> BRIEF
Copy the listing below exactly. Pictures stay out of it.
Top of INFORMATION
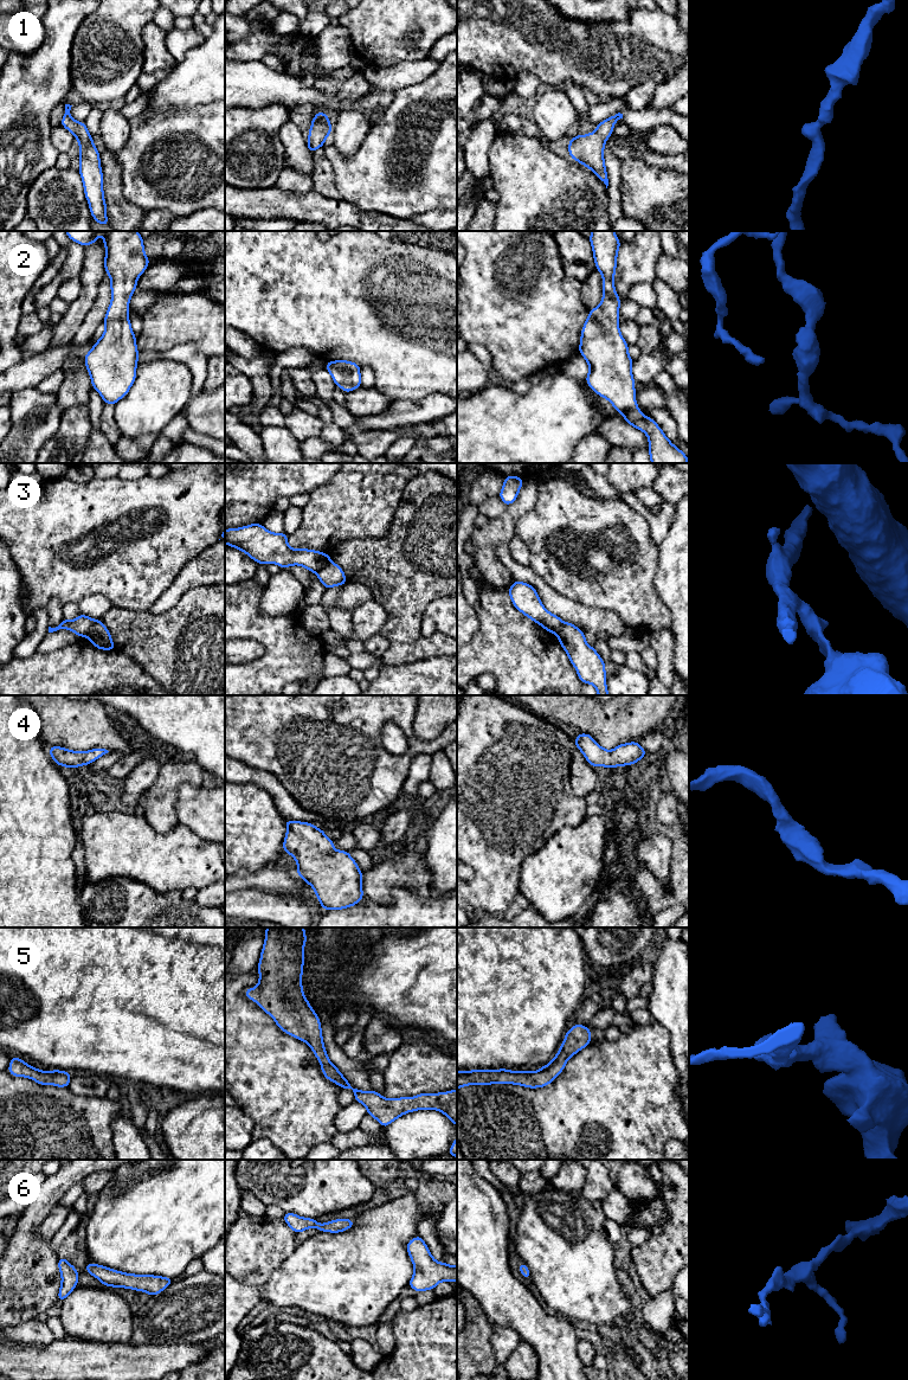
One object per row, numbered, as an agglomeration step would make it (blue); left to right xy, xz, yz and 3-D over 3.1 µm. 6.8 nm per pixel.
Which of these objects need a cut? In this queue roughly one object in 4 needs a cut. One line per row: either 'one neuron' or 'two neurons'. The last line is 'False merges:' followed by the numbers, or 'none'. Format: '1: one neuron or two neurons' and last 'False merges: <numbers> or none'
1: one neuron
2: one neuron
3: two neurons
4: one neuron
5: one neuron
6: one neuron
False merges: 3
Bottom of INFORMATION
> ANSWER BOX
One object per row, numbered, as an agglomeration step would make it (blue); left to right xy, xz, yz and 3-D over 3.1 µm. 6.8 nm per pixel.
Which of these objects need a cut? In this queue roughly one object in 4 needs a cut. One line per row: either 'one neuron' or 'two neurons'. The last line is 'False merges:' followed by the numbers, or 'none'. Format: '1: one neuron or two neurons' and last 'False merges: <numbers> or none'
1: one neuron
2: one neuron
3: two neurons
4: one neuron
5: one neuron
6: one neuron
False merges: 3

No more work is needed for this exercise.